Cuando Ibiza empezaba a ponerse de moda, estuve en Ibiza. En Ibiza, ciertamente, había un sol benigno en pleno marzo y el sexo era fácil. Por entonces yo era un hombre libre. En la plaza Vara del Rey, coloreada de tipos y tipas variados, una de aquellas chicas soltó una paloma que llevaba cariciosamente en sus manos y vino a desearme una feliz primavera. Yo estaba sentado en un poyo de piedra, observando y calentándome al sol. Se sentó a mi lado y con naturalidad me convidó a la mitad de la manzana que estaba mordiendo, yo mordí, y ni pensar en microbios. De un librito forrado con papel de envolver de los almacenes Lafayette me leyó unos versos algo simples de Francis Jammes, justo un poema que recuerdo de mis tiempos en la Alianza Francesa:
Les papillons obéissent à tous les souffles,
Comme des pétales de fleurs jetés vers vous,
Aux processions, par les petits enfants doux.

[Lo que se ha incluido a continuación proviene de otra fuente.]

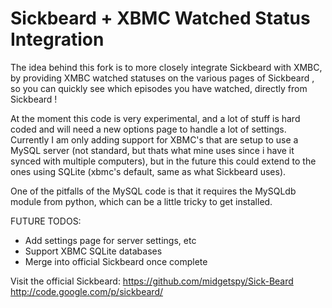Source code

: Sickbeard + XBMC Watched Status Integration
=====

The idea behind this fork is to more closely integrate Sickbeard with XMBC, by providing XMBC watched statuses on the various pages of Sickbeard , so you can quickly see which episodes you have watched, directly from Sickbeard !

At the moment this code is very experimental, and a lot of stuff is hard coded and will need a new options page to handle a lot of settings.  Currently I am only adding support for XBMC's that are setup to use a MySQL server (not standard, but thats what mine uses since i have it synced with multiple computers), but in the future this could extend to the ones using SQLite (xbmc's default, same as what Sickbeard uses).

One of the pitfalls of the MySQL code is that it requires the MySQLdb module from python, which can be a little tricky to get installed.

FUTURE TODOS:
- Add settings page for server settings, etc
- Support XBMC SQLite databases
- Merge into official Sickbeard once complete


Visit the official Sickbeard:
https://github.com/midgetspy/Sick-Beard
http://code.google.com/p/sickbeard/
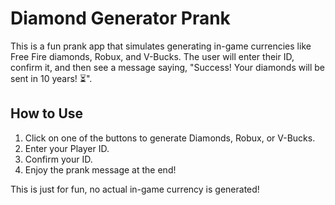 # Diamond Generator Prank

This is a fun prank app that simulates generating in-game currencies like Free Fire diamonds, Robux, and V-Bucks. The user will enter their ID, confirm it, and then see a message saying, "Success! Your diamonds will be sent in 10 years! ⏳".

## How to Use
1. Click on one of the buttons to generate Diamonds, Robux, or V-Bucks.
2. Enter your Player ID.
3. Confirm your ID.
4. Enjoy the prank message at the end!

This is just for fun, no actual in-game currency is generated!
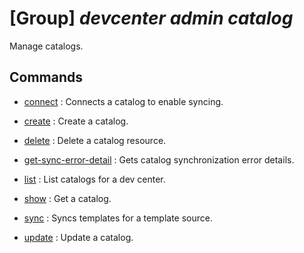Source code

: # [Group] _devcenter admin catalog_

Manage catalogs.

## Commands

- [connect](/Commands/devcenter/admin/catalog/_connect.md)
: Connects a catalog to enable syncing.

- [create](/Commands/devcenter/admin/catalog/_create.md)
: Create a catalog.

- [delete](/Commands/devcenter/admin/catalog/_delete.md)
: Delete a catalog resource.

- [get-sync-error-detail](/Commands/devcenter/admin/catalog/_get-sync-error-detail.md)
: Gets catalog synchronization error details.

- [list](/Commands/devcenter/admin/catalog/_list.md)
: List catalogs for a dev center.

- [show](/Commands/devcenter/admin/catalog/_show.md)
: Get a catalog.

- [sync](/Commands/devcenter/admin/catalog/_sync.md)
: Syncs templates for a template source.

- [update](/Commands/devcenter/admin/catalog/_update.md)
: Update a catalog.
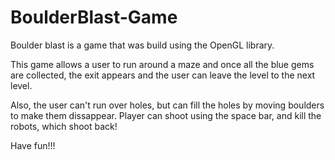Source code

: # BoulderBlast-Game

Boulder blast is a game that was build using the OpenGL library.

This game allows a user to run around a maze and once all the blue gems are collected, the exit appears and the user can leave the level 
to the next level.

Also, the user can't run over holes, but can fill the holes by moving boulders to make them dissappear.
Player can shoot using the space bar, and kill the robots, which shoot back!

Have fun!!!
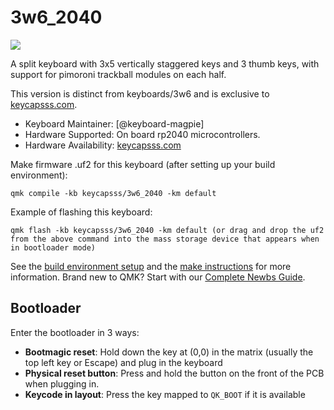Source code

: # 3w6_2040

<img src="https://i.imgur.com/QAL63nyh.jpg"/>

A split keyboard with 3x5 vertically staggered keys and 3 thumb keys, with support for pimoroni trackball modules on each half.

This version is distinct from keyboards/3w6 and is exclusive to [keycapsss.com](https://keycapsss.com).

* Keyboard Maintainer: [@keyboard-magpie]
* Hardware Supported: On board rp2040 microcontrollers.
* Hardware Availability: [keycapsss.com](https://keycapsss.com)

Make firmware .uf2 for this keyboard (after setting up your build environment):

    qmk compile -kb keycapsss/3w6_2040 -km default

Example of flashing this keyboard:

    qmk flash -kb keycapsss/3w6_2040 -km default (or drag and drop the uf2 from the above command into the mass storage device that appears when in bootloader mode)

See the [build environment setup](https://docs.qmk.fm/#/getting_started_build_tools) and the [make instructions](https://docs.qmk.fm/#/getting_started_make_guide) for more information. Brand new to QMK? Start with our [Complete Newbs Guide](https://docs.qmk.fm/#/newbs).

## Bootloader

Enter the bootloader in 3 ways:

* **Bootmagic reset**: Hold down the key at (0,0) in the matrix (usually the top left key or Escape) and plug in the keyboard
* **Physical reset button**: Press and hold the button on the front of the PCB when plugging in.
* **Keycode in layout**: Press the key mapped to `QK_BOOT` if it is available
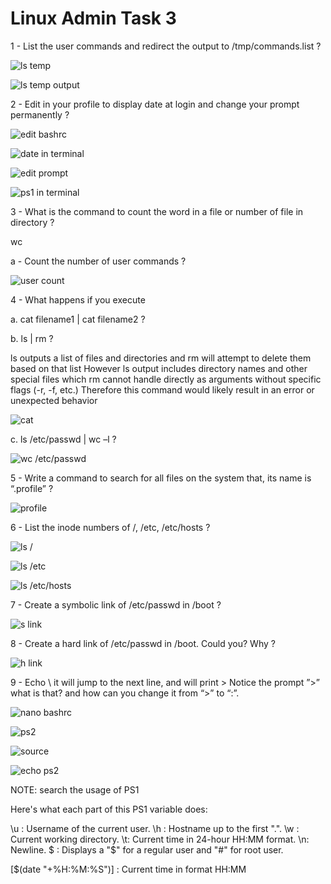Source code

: # Linux Admin Task 3

1 - List the user commands and redirect the output to /tmp/commands.list ?


![ls temp](https://github.com/Khedr05/ITI_Android_Automotive_Track/blob/main/00_Linux_Admin/02_LinuxAdmin_Task3/01_Section2/Snip/ls%20to%20tmp%20cmd.png)


![ls temp output](https://github.com/Khedr05/ITI_Android_Automotive_Track/blob/main/00_Linux_Admin/02_LinuxAdmin_Task3/01_Section2/Snip/ls%20temp.png)


2 - Edit in your profile to display date at login and change your prompt permanently ?


![edit bashrc](https://github.com/Khedr05/ITI_Android_Automotive_Track/blob/main/00_Linux_Admin/02_LinuxAdmin_Task3/01_Section2/Snip/date%20in%20bashrc.png)


![date in terminal](https://github.com/Khedr05/ITI_Android_Automotive_Track/blob/main/00_Linux_Admin/02_LinuxAdmin_Task3/01_Section2/Snip/date%20in%20terminal.png)


![edit prompt](https://github.com/Khedr05/ITI_Android_Automotive_Track/blob/main/00_Linux_Admin/02_LinuxAdmin_Task3/01_Section2/Snip/edit%20ps1.png)


![ps1 in terminal](https://github.com/Khedr05/ITI_Android_Automotive_Track/blob/main/00_Linux_Admin/02_LinuxAdmin_Task3/01_Section2/Snip/ps1%20on%20terminal.png)


3 - What is the command to count the word in a file or number of file in directory ?

wc 

a - Count the number of user commands ?


![user count](https://github.com/Khedr05/ITI_Android_Automotive_Track/blob/main/00_Linux_Admin/02_LinuxAdmin_Task3/01_Section2/Snip/user%20count.png)


4 - What happens if you execute 

a. cat filename1 | cat filename2 ?

b. ls | rm ?

ls outputs a list of files and directories and rm will attempt to delete them based on that list However ls output includes directory names and other special files which rm cannot handle directly as arguments without specific flags (-r, -f, etc.) Therefore this command would likely result in an error or unexpected behavior

![cat](https://github.com/Khedr05/ITI_Android_Automotive_Track/blob/main/00_Linux_Admin/02_LinuxAdmin_Task3/01_Section2/Snip/cat%20.png)


c. ls /etc/passwd | wc –l ?


![wc /etc/passwd](https://github.com/Khedr05/ITI_Android_Automotive_Track/blob/main/00_Linux_Admin/02_LinuxAdmin_Task3/01_Section2/Snip/wc.png)


5 - Write a command to search for all files on the system that, its name is “.profile” ?


![profile](https://github.com/Khedr05/ITI_Android_Automotive_Track/blob/main/00_Linux_Admin/02_LinuxAdmin_Task3/01_Section2/Snip/profile.png)


6 - List the inode numbers of /, /etc, /etc/hosts ?


![ls /](https://github.com/Khedr05/ITI_Android_Automotive_Track/blob/main/00_Linux_Admin/02_LinuxAdmin_Task3/01_Section2/Snip/node%20root.png)


![ls /etc](https://github.com/Khedr05/ITI_Android_Automotive_Track/blob/main/00_Linux_Admin/02_LinuxAdmin_Task3/01_Section2/Snip/etc%20node.png)


![ls /etc/hosts](https://github.com/Khedr05/ITI_Android_Automotive_Track/blob/main/00_Linux_Admin/02_LinuxAdmin_Task3/01_Section2/Snip/node%20etc%20hosts.png)


7 - Create a symbolic link of /etc/passwd in /boot ?


![s link](https://github.com/Khedr05/ITI_Android_Automotive_Track/blob/main/00_Linux_Admin/02_LinuxAdmin_Task3/01_Section2/Snip/soft%20link.png)


8 - Create a hard link of /etc/passwd in /boot. Could you? Why ?


![h link](https://github.com/Khedr05/ITI_Android_Automotive_Track/blob/main/00_Linux_Admin/02_LinuxAdmin_Task3/01_Section2/Snip/ls%20hardlink.png)


9 - Echo \ it will jump to the next line, and will print >
Notice the prompt ”>” what is that? and how can you change it from “>” to “:”.


![nano bashrc](https://github.com/Khedr05/ITI_Android_Automotive_Track/blob/main/00_Linux_Admin/02_LinuxAdmin_Task3/01_Section2/Snip/nano%20bashrc.png)


![ps2](https://github.com/Khedr05/ITI_Android_Automotive_Track/blob/main/00_Linux_Admin/02_LinuxAdmin_Task3/01_Section2/Snip/ps2.png)


![source](https://github.com/Khedr05/ITI_Android_Automotive_Track/blob/main/00_Linux_Admin/02_LinuxAdmin_Task3/01_Section2/Snip/run%20bashrc.png)


![echo ps2](https://github.com/Khedr05/ITI_Android_Automotive_Track/blob/main/00_Linux_Admin/02_LinuxAdmin_Task3/01_Section2/Snip/echo%20ps2.png)


NOTE: search the usage of PS1

Here's what each part of this PS1 variable does:

\u : Username of the current user.
\h : Hostname up to the first ".".
\w : Current working directory.
\t: Current time in 24-hour HH:MM format.
\n: Newline.
\$ : Displays a "$" for a regular user and "#" for root user.

[\$(date "+%H:%M:%S")] : Current time in format HH:MM
    










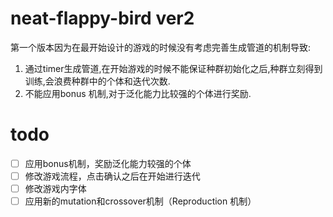 # neat-flappy-bird ver2
第一个版本因为在最开始设计的游戏的时候没有考虑完善生成管道的机制导致:
1. 通过timer生成管道,在开始游戏的时候不能保证种群初始化之后,种群立刻得到训练,会浪费种群中的个体和迭代次数.
2. 不能应用bonus 机制,对于泛化能力比较强的个体进行奖励.

# todo 
- [ ] 应用bonus机制，奖励泛化能力较强的个体
- [ ] 修改游戏流程，点击确认之后在开始进行迭代
- [ ] 修改游戏内字体
- [ ] 应用新的mutation和crossover机制（Reproduction 机制） 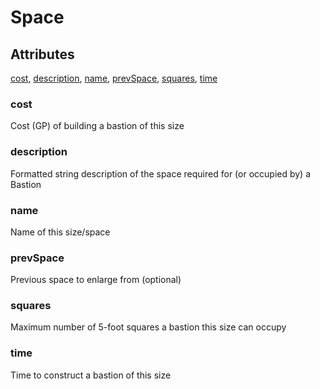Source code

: # Space


## Attributes

[cost](#cost), [description](#description), [name](#name), [prevSpace](#prevspace), [squares](#squares), [time](#time)

### cost

Cost (GP) of building a bastion of this size

### description

Formatted string description of the space required for (or occupied by) a Bastion

### name

Name of this size/space

### prevSpace

Previous space to enlarge from (optional)

### squares

Maximum number of 5-foot squares a bastion this size can occupy

### time

Time to construct a bastion of this size
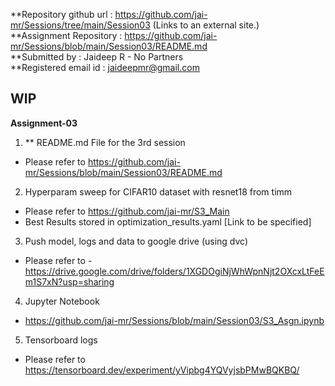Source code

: **Repository github url : https://github.com/jai-mr/Sessions/tree/main/Session03 (Links to an external site.)</br>
**Assignment Repository : https://github.com/jai-mr/Sessions/blob/main/Session03/README.md </br>
**Submitted by : Jaideep R - No Partners</br>
**Registered email id : jaideepmr@gmail.com</br>

WIP
----
<b>Assignment-03</b>

1. ** README.md File for the 3rd session

- Please refer to https://github.com/jai-mr/Sessions/blob/main/Session03/README.md

2. Hyperparam sweep for CIFAR10 dataset with resnet18 from timm

- Please refer to https://github.com/jai-mr/S3_Main
- Best Results stored in optimization_results.yaml [Link to be specified]

3. Push model, logs and data to google drive (using dvc)

- Please refer to - https://drive.google.com/drive/folders/1XGDOgiNjWhWpnNjt2OXcxLtFeEm1S7xN?usp=sharing

4. Jupyter Notebook
- https://github.com/jai-mr/Sessions/blob/main/Session03/S3_Asgn.ipynb

5. Tensorboard logs

- Please refer to https://tensorboard.dev/experiment/yVipbg4YQVyjsbPMwBQKBQ/


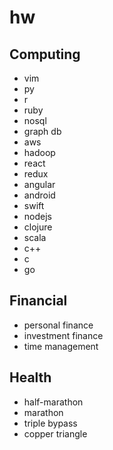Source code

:# hw

## Computing

* vim
* py
* r
* ruby
* nosql
* graph db
* aws
* hadoop
* react
* redux
* angular
* android
* swift
* nodejs
* clojure
* scala
* c++
* c
* go

## Financial

* personal finance
* investment finance
* time management

## Health

* half-marathon
* marathon
* triple bypass
* copper triangle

La chica me había parecido enfermiza, con una falda hasta los pies que se le pegaba a los muslos finos y muy largos, pero cualquier aprensión se te quitaba mirándola a la boca, no puede haber mala salud en una mujer que muerde la fruta con aquellos dientes. Y el color tan vivo de los labios. Yo había alquilado un coche pequeño y casi sin frenos, suficiente para una isla diminuta, y juntos la recorrimos. Juntos también nos acostamos en una venta tolerante, en un pueblo blanquísimo. La flaca tenía un follar laborioso y callado. Lo que más me gustó de la «religión» de esta gente es que nos despedimos sin preguntarnos nuestros nombres.